## [Task to carry out]
Two lines mark the range in the entries below: the one holding "Alicia Dickenstein" and the one holding "ti-genre (from drama". Set down those two and all lines between them, exactly.

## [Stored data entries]

>>>

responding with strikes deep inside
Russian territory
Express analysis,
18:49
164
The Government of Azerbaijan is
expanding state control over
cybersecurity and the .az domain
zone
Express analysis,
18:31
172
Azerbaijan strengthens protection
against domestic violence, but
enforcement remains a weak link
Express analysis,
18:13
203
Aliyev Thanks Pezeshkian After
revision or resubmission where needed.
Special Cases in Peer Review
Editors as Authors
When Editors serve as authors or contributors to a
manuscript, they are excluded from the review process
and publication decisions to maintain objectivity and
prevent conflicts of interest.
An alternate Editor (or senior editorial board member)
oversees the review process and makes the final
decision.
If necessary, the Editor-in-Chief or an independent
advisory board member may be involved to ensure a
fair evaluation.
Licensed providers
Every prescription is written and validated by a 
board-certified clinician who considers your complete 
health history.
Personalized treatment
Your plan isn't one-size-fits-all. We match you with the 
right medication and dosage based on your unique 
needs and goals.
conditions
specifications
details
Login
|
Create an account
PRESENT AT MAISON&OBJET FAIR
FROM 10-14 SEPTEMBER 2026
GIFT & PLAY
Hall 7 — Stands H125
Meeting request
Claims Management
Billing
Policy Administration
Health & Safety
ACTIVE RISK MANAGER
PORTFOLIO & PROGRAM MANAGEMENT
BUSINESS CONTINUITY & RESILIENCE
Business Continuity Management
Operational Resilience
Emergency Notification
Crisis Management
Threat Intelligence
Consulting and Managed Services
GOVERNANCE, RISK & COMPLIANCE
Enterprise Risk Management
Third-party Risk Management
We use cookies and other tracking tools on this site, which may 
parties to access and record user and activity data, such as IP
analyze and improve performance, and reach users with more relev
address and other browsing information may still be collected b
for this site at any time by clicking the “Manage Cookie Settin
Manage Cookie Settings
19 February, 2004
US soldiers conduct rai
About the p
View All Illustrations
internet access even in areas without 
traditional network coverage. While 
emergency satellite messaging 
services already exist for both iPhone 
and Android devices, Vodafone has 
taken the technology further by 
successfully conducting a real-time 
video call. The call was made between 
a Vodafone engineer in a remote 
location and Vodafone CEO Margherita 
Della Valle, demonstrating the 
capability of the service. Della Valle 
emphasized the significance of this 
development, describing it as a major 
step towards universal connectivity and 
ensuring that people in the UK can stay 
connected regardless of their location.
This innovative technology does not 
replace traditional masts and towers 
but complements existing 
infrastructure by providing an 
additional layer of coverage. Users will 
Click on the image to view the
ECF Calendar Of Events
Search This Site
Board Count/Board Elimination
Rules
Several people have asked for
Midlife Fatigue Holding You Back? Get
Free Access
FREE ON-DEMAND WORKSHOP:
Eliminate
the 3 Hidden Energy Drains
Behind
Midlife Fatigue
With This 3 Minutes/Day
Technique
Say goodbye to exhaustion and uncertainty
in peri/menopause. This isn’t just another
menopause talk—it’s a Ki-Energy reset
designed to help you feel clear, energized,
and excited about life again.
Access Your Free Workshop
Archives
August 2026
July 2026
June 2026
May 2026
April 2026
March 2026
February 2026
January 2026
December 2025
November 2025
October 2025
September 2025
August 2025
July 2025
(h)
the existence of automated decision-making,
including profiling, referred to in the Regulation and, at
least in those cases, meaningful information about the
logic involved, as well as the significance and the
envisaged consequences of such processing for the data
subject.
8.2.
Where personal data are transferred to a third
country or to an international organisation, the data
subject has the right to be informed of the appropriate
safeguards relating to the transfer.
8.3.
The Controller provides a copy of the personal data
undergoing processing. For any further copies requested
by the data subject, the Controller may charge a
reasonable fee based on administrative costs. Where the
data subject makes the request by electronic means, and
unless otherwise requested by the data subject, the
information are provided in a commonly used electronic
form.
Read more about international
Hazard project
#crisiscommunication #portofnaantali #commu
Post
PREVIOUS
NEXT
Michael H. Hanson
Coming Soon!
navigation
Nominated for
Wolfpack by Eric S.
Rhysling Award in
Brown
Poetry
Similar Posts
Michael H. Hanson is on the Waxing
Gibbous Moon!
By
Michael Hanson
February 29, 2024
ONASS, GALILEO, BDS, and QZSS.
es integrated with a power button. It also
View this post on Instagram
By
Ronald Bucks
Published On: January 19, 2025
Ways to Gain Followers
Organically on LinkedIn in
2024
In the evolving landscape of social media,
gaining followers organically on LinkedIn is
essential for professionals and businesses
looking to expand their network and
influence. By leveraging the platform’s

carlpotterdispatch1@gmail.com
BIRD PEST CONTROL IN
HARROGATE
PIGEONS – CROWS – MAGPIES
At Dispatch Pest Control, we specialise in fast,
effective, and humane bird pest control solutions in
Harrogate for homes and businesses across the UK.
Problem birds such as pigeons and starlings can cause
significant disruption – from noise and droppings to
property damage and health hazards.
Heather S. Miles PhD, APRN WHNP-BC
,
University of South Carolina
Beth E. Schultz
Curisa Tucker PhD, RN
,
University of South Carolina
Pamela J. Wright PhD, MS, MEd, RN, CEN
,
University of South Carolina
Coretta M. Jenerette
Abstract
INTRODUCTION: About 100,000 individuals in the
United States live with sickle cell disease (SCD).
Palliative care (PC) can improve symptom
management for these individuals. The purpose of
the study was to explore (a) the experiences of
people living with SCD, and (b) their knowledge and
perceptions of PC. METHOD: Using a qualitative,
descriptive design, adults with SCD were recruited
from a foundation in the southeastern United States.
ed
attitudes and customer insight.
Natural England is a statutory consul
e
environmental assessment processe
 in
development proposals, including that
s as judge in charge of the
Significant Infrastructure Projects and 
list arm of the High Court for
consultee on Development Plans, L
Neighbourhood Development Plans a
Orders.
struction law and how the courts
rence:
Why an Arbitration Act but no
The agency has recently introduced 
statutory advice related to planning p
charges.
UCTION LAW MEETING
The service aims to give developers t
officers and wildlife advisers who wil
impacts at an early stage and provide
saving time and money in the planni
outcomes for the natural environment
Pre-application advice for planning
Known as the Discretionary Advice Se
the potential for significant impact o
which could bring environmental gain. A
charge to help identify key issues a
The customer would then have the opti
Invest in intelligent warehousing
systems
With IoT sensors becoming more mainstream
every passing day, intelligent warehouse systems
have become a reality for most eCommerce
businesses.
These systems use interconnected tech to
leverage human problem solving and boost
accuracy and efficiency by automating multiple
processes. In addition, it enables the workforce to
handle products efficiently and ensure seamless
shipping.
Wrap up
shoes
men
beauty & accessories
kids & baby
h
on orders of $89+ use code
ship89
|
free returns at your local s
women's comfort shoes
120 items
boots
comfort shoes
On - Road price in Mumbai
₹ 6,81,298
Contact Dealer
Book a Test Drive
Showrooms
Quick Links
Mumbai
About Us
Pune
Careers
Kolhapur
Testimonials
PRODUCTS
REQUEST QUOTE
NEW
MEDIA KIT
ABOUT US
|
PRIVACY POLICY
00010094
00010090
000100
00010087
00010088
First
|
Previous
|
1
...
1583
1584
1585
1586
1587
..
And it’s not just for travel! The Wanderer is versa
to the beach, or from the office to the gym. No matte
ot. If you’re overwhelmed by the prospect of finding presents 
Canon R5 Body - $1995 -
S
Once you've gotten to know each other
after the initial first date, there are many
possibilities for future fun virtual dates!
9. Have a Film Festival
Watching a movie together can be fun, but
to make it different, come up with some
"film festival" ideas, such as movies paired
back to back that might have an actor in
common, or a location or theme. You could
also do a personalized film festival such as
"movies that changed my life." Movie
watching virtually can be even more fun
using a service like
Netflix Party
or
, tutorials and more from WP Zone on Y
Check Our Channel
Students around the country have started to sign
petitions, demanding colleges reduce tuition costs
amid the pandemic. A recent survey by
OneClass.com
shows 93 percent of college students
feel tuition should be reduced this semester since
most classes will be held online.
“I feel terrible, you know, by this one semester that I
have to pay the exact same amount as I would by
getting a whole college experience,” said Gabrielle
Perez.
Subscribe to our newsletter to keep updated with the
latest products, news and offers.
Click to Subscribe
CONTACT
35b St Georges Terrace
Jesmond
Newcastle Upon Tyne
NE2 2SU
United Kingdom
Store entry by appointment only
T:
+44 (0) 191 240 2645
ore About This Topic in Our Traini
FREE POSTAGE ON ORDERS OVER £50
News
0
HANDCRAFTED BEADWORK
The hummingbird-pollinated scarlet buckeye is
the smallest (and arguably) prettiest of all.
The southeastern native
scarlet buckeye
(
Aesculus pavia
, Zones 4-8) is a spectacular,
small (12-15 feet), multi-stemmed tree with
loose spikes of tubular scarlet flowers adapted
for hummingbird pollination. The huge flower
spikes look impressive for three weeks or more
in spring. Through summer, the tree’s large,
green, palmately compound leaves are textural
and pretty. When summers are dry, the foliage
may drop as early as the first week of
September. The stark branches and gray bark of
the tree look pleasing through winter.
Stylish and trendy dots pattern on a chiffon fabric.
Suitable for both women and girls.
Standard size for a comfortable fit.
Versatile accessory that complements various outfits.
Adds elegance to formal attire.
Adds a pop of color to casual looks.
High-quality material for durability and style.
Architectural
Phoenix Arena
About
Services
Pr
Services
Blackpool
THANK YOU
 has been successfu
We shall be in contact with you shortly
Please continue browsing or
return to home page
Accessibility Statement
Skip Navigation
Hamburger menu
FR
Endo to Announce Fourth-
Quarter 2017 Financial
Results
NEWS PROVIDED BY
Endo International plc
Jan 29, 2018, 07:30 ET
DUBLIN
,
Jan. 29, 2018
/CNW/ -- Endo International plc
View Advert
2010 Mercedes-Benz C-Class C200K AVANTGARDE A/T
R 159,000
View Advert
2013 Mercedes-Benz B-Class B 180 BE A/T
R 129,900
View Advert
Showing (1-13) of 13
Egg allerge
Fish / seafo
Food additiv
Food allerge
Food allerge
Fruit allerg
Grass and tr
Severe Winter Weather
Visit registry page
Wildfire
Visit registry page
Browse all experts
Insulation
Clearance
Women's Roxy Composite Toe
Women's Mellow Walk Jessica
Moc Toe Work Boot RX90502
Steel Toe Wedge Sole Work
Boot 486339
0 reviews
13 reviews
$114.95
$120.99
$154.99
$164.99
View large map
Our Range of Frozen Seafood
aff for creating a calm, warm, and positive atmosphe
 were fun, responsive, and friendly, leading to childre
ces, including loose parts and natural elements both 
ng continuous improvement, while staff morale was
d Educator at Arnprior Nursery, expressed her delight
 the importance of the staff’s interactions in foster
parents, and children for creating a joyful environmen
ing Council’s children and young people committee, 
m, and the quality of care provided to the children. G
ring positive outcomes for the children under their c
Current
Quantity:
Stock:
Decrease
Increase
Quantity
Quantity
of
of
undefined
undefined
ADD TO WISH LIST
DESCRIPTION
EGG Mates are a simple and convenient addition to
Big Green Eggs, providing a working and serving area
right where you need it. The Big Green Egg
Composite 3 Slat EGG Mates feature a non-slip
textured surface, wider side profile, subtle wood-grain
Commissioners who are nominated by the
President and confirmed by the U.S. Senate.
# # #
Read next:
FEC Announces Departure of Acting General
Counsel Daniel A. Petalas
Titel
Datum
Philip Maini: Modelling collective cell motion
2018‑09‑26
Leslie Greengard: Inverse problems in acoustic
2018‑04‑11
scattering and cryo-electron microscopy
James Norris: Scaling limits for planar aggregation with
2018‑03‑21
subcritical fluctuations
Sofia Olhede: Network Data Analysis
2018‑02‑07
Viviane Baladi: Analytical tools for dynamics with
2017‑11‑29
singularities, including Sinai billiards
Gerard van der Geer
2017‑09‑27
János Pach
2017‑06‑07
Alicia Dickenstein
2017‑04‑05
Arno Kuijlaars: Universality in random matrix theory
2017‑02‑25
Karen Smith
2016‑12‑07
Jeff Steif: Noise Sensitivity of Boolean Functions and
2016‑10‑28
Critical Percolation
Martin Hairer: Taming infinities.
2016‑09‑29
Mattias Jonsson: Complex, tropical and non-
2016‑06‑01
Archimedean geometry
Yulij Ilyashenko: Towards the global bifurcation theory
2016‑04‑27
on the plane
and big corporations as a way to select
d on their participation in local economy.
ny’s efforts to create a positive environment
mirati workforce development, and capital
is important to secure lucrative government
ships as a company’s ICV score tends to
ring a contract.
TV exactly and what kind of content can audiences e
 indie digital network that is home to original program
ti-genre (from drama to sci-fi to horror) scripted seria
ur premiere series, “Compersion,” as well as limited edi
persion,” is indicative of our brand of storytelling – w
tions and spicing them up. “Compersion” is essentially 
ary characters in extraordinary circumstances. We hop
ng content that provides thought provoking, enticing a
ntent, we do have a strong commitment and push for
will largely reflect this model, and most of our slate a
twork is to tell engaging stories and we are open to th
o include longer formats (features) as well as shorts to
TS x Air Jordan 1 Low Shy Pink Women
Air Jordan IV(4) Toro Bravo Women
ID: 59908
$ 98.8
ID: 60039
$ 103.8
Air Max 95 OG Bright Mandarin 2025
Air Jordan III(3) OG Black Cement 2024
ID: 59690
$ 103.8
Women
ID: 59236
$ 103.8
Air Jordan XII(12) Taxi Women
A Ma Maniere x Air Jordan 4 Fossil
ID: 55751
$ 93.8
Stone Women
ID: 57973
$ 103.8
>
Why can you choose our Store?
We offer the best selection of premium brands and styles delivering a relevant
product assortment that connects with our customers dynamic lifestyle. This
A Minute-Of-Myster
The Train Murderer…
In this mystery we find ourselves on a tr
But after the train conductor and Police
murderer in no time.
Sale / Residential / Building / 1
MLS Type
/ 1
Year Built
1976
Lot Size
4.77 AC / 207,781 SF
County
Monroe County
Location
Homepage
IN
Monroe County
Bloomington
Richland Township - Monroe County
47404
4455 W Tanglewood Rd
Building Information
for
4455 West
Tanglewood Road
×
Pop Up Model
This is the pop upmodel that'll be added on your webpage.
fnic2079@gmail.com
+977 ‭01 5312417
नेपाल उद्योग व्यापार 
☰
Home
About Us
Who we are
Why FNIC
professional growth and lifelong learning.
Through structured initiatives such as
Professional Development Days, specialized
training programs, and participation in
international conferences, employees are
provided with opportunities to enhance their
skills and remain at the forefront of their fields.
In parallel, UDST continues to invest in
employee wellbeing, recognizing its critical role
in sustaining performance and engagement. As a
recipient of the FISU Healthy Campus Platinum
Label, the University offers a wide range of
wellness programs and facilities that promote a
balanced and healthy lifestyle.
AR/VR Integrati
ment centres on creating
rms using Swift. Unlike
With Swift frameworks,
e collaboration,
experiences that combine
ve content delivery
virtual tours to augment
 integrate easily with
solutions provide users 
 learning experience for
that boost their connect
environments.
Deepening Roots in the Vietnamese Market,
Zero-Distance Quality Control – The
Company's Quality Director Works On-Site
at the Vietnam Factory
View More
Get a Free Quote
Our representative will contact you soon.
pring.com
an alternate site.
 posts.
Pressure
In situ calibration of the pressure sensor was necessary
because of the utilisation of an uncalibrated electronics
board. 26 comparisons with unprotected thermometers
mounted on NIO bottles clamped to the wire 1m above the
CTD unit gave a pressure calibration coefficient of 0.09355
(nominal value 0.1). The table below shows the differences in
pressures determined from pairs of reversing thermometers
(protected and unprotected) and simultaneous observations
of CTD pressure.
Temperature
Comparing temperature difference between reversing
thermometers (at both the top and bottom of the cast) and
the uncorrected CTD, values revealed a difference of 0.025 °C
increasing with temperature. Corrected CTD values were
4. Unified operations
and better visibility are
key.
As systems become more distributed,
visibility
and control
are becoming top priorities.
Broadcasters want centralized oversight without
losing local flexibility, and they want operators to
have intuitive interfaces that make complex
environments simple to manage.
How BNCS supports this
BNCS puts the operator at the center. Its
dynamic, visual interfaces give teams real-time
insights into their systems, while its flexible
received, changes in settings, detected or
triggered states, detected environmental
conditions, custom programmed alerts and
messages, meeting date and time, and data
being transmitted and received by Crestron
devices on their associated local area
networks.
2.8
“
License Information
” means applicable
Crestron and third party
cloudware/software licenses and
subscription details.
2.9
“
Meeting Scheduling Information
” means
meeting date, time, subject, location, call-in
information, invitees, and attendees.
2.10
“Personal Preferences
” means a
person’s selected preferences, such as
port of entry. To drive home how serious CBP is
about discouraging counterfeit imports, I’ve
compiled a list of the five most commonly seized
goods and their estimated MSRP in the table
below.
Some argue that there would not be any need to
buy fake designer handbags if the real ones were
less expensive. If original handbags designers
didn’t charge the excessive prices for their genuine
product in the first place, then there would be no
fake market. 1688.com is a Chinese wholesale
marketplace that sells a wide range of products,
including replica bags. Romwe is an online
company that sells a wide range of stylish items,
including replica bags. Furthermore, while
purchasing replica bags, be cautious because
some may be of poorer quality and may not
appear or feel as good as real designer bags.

<<<

## [Exercise answer]
Alicia Dickenstein
2017‑04‑05
Arno Kuijlaars: Universality in random matrix theory
2017‑02‑25
Karen Smith
2016‑12‑07
Jeff Steif: Noise Sensitivity of Boolean Functions and
2016‑10‑28
Critical Percolation
Martin Hairer: Taming infinities.
2016‑09‑29
Mattias Jonsson: Complex, tropical and non-
2016‑06‑01
Archimedean geometry
Yulij Ilyashenko: Towards the global bifurcation theory
2016‑04‑27
on the plane
and big corporations as a way to select
d on their participation in local economy.
ny’s efforts to create a positive environment
mirati workforce development, and capital
is important to secure lucrative government
ships as a company’s ICV score tends to
ring a contract.
TV exactly and what kind of content can audiences e
 indie digital network that is home to original program
ti-genre (from drama to sci-fi to horror) scripted seria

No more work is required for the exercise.